TRY IT: From the line containing "saucer: present [78,572,175,631]" down to the last line of the material below, copy each line exactly and leave out the rest.

== Segment start ==

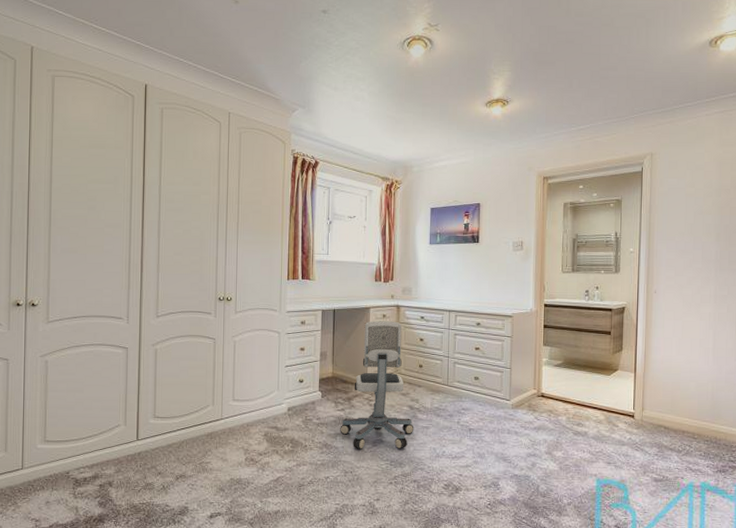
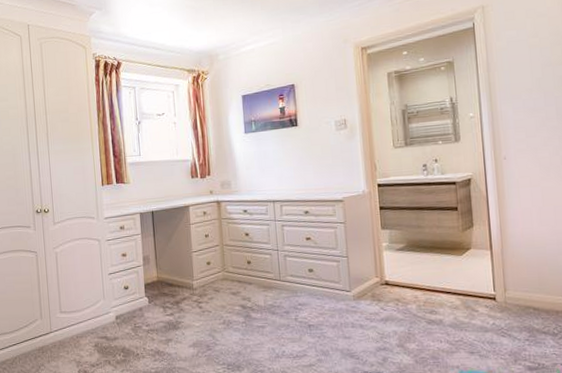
office chair: present [340,321,414,449] -> none [171,217,249,355]

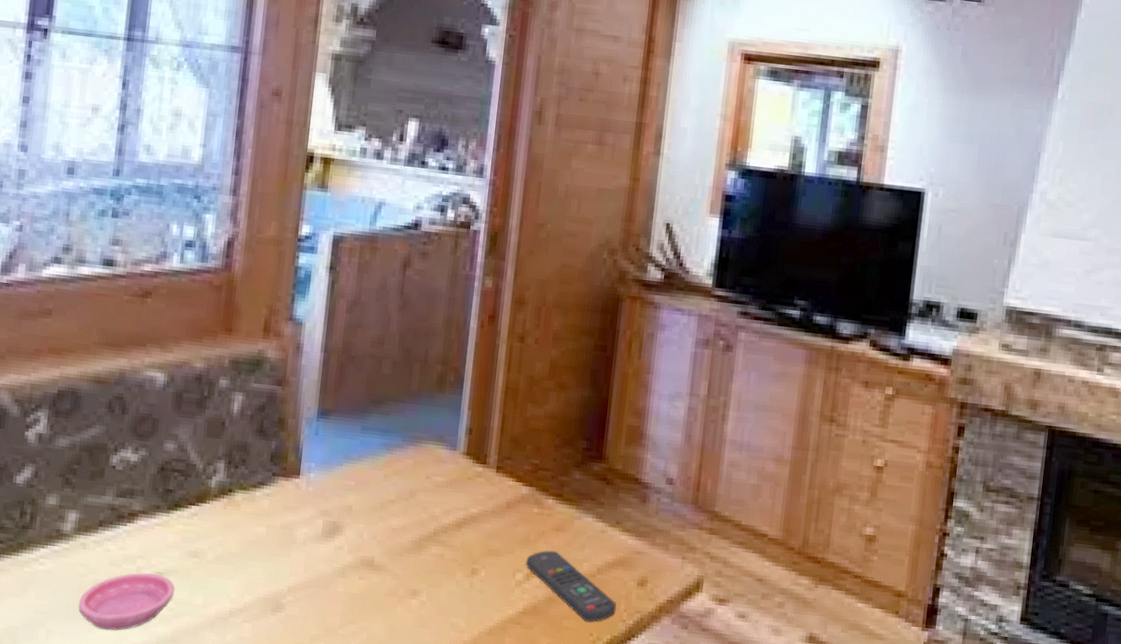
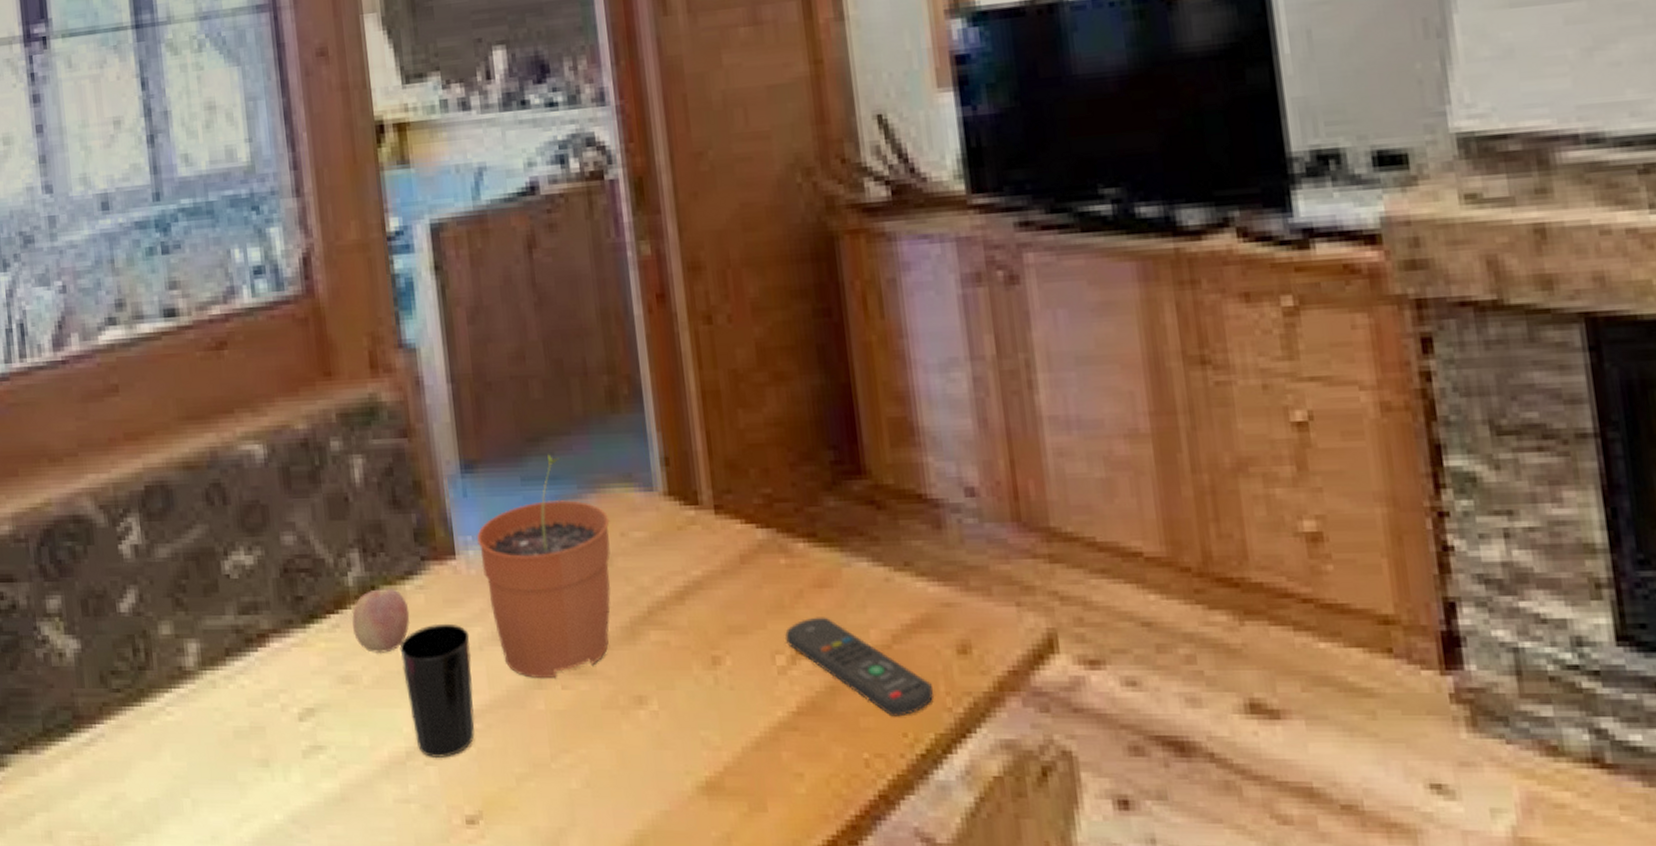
saucer: present [78,572,175,631] -> none [222,711,333,793]
fruit: none [207,492,255,539] -> present [352,589,410,654]
cup: none [240,522,298,619] -> present [399,623,475,759]
plant pot: none [318,414,420,571] -> present [477,454,611,678]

== Segment end ==

OUTPUT BELOW:
saucer: present [78,572,175,631] -> none [222,711,333,793]
fruit: none [207,492,255,539] -> present [352,589,410,654]
cup: none [240,522,298,619] -> present [399,623,475,759]
plant pot: none [318,414,420,571] -> present [477,454,611,678]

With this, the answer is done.